Adding Non-Sequence Controls

python
result = get_sa_kob_decomposition(
    y=y,
    group=group,
    cluster_labels=clusters,
    X_controls=df[["birth_cohort", "education"]].to_numpy(),
    control_variable_names=["birth_cohort", "education"],
    k=8,
)

Control columns use fallback_reference for coefficient ownership (-1 internally). Under option III, neutral clusters use neutral_cluster_owner by default; set neutral_cluster_owner=None to route them through fallback_reference instead.

Practical Checklist

  1. Cluster on pooled data; verify group-specific patterns are not hidden.
  2. Report cluster_composition before decomposition.
  3. State reference_category_index / baseline cluster.
  4. State cluster_coefficient_reference, neutral_cluster_owner, and fallback_reference (for controls).
  5. Flag low common-support clusters.
  6. Report bootstrap intervals for by_cluster when publishing.
  7. Keep scalar KOB totals and Yun-normalized cluster tables distinct in interpretation.

Authors

Documentation: Yuqi Liang

References

Rowold, C., Struffolino, E., & Fasang, A. E. (2025).
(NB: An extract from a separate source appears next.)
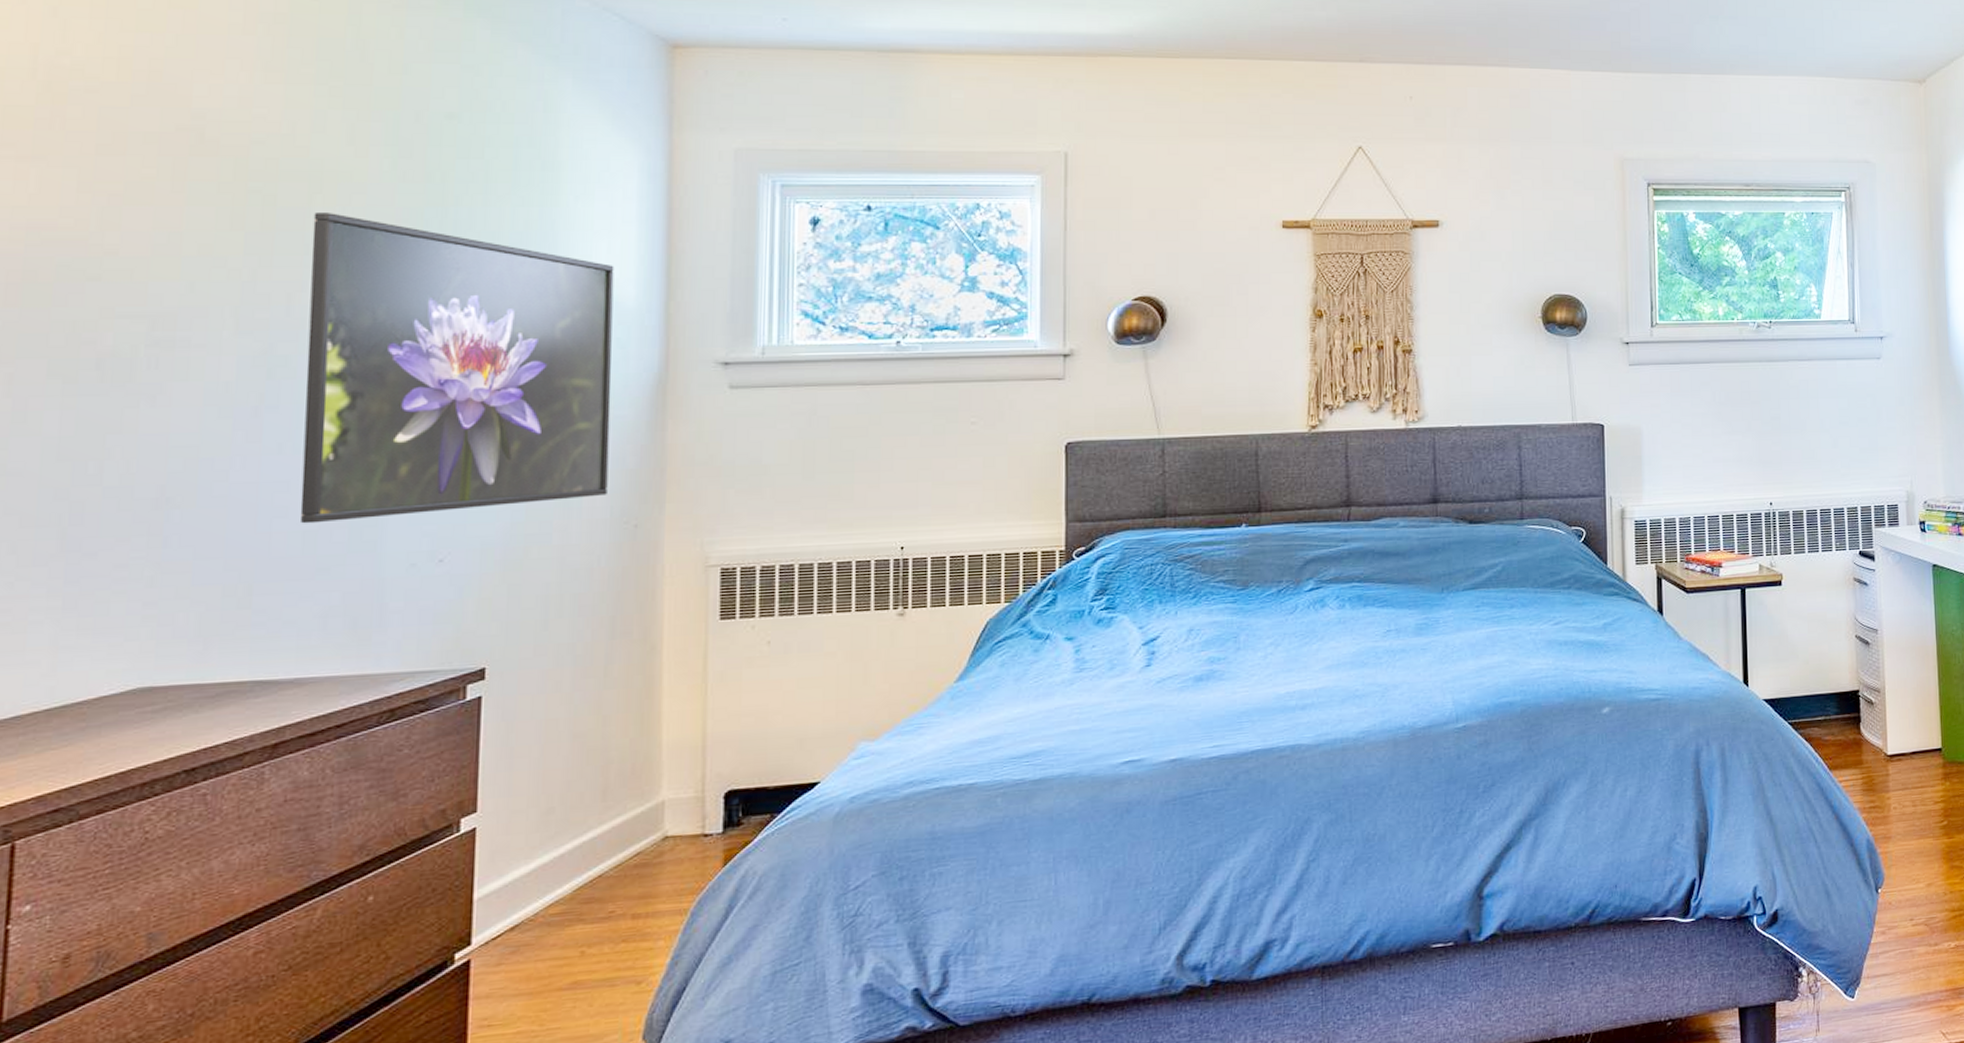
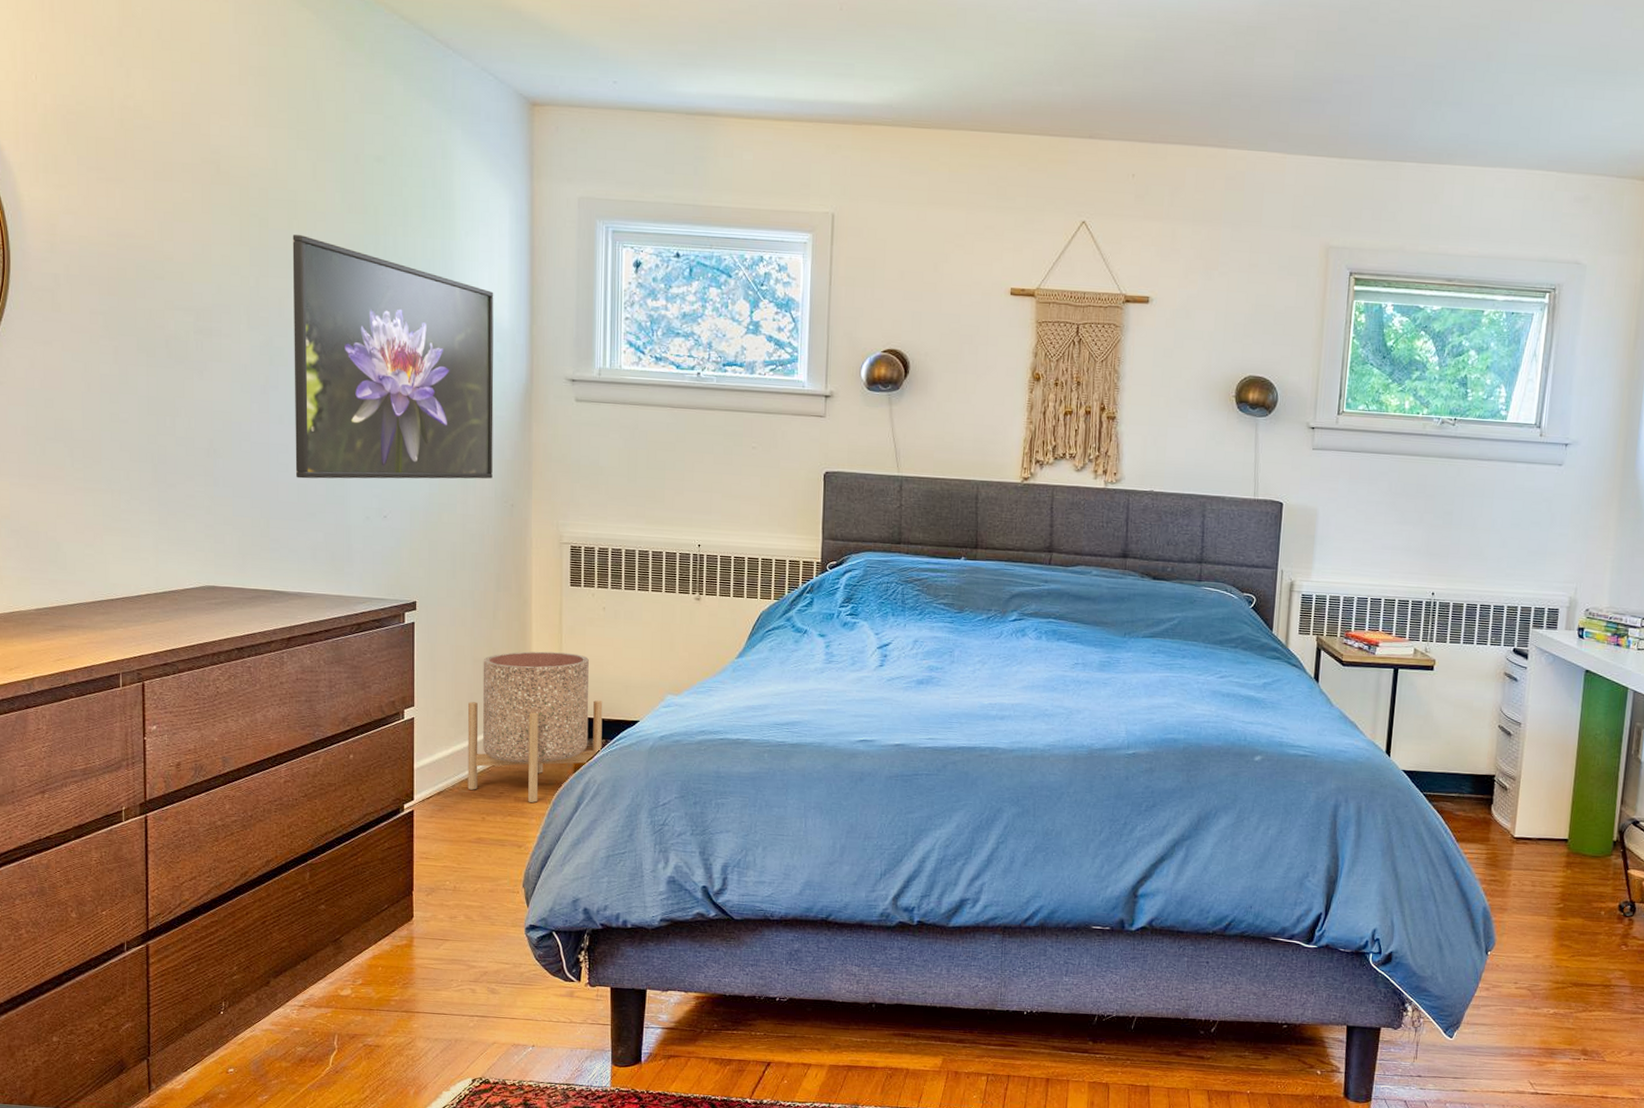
planter: none [558,706,767,918] -> present [467,651,603,803]

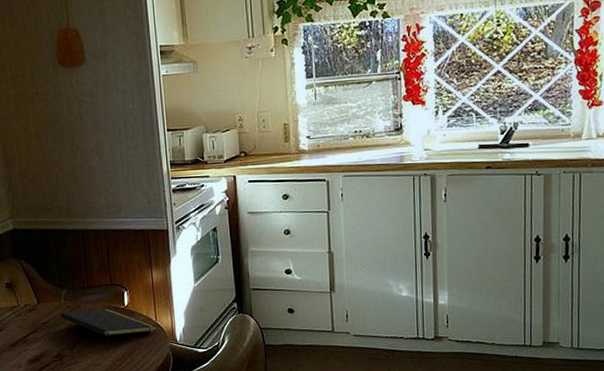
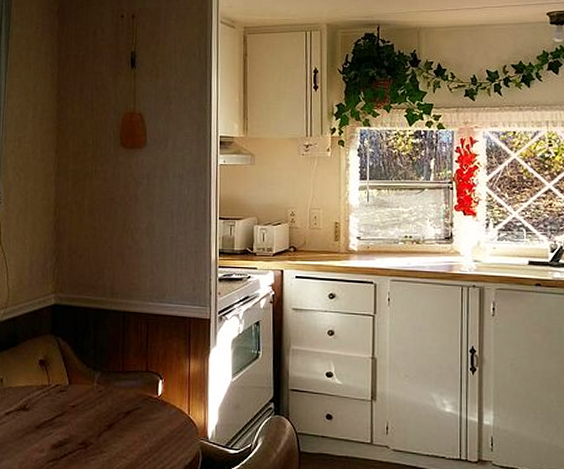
notepad: present [60,308,158,349] -> none [91,395,190,441]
Life-course-sensitive analysis of group inequalities: Combining sequence analysis with the Kitagawa–Oaxaca–Blinder decomposition. Sociological Methods & Research, 54(2), 646–705.

Jann, B. (2008). The Blinder–Oaxaca decomposition for linear regression models. The Stata Journal, 8(4), 453–479.

Fortin, N., Lemieux, T., & Firpo, S. (2011). Decomposition methods in economics. In Handbook of Labor Economics (Vol. 4, pp. 1–102). Elsevier.